What is being asked: Quote the material below word for word, and leave the pictures out of your answer.

Supplied data:

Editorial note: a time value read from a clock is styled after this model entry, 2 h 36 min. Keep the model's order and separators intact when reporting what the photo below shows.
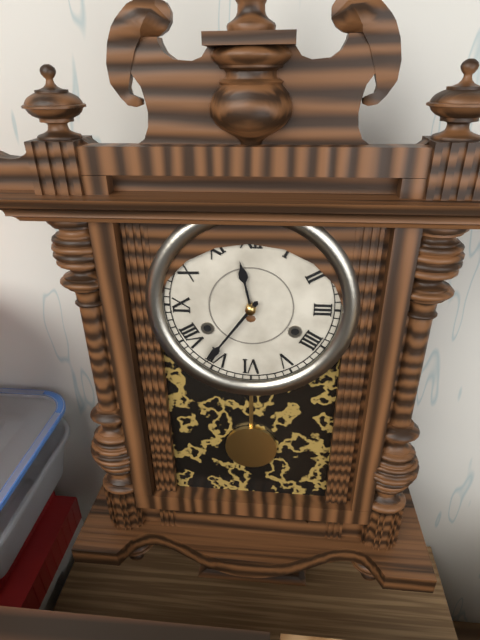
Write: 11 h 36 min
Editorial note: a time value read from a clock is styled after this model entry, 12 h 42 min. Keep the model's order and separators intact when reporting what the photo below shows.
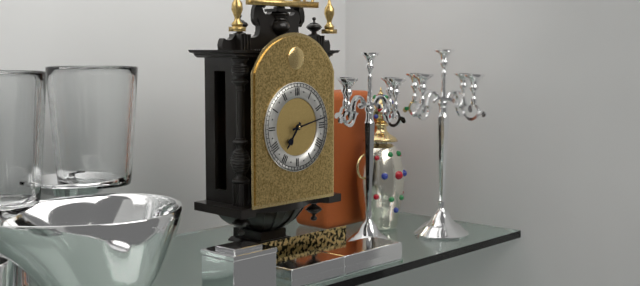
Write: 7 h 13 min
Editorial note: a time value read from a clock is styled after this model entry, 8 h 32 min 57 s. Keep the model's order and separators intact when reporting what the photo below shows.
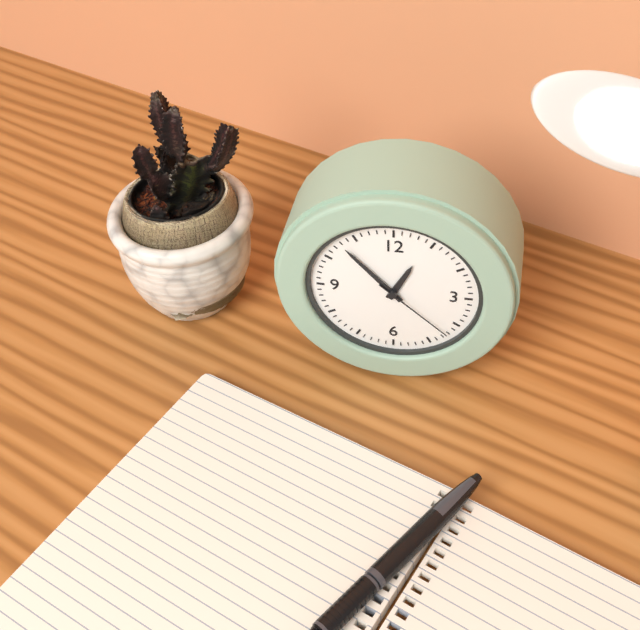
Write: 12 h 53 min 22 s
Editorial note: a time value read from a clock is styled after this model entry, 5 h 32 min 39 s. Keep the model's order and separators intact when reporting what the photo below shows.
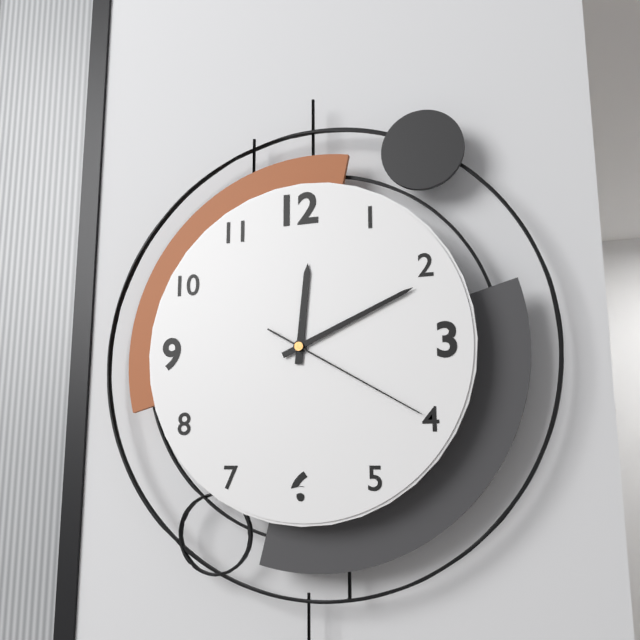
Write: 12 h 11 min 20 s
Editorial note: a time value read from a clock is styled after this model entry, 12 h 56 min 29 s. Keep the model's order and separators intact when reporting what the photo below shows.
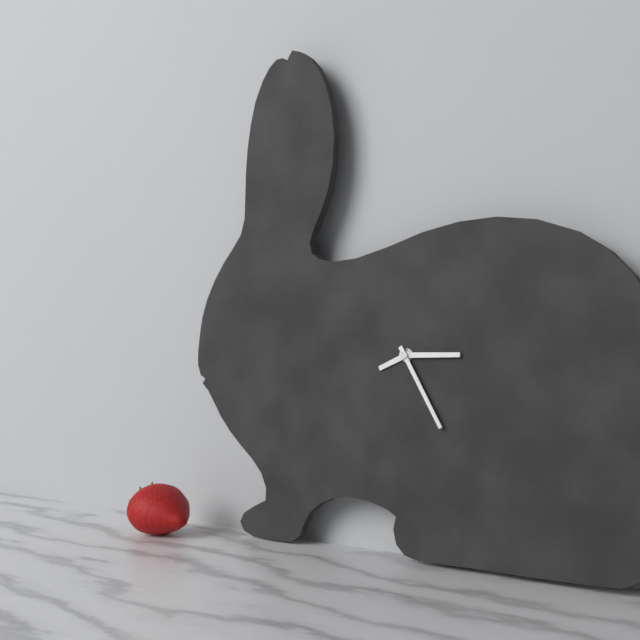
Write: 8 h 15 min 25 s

Written response:
Editorial note: a time value read from a clock is styled after this model entry, 2 h 36 min. Keep the model's order and separators intact when reporting what the photo below shows.
Write: 11 h 36 min
Editorial note: a time value read from a clock is styled after this model entry, 12 h 42 min. Keep the model's order and separators intact when reporting what the photo below shows.
Write: 7 h 13 min
Editorial note: a time value read from a clock is styled after this model entry, 8 h 32 min 57 s. Keep the model's order and separators intact when reporting what the photo below shows.
Write: 12 h 53 min 22 s
Editorial note: a time value read from a clock is styled after this model entry, 5 h 32 min 39 s. Keep the model's order and separators intact when reporting what the photo below shows.
Write: 12 h 11 min 20 s
Editorial note: a time value read from a clock is styled after this model entry, 12 h 56 min 29 s. Keep the model's order and separators intact when reporting what the photo below shows.
Write: 8 h 15 min 25 s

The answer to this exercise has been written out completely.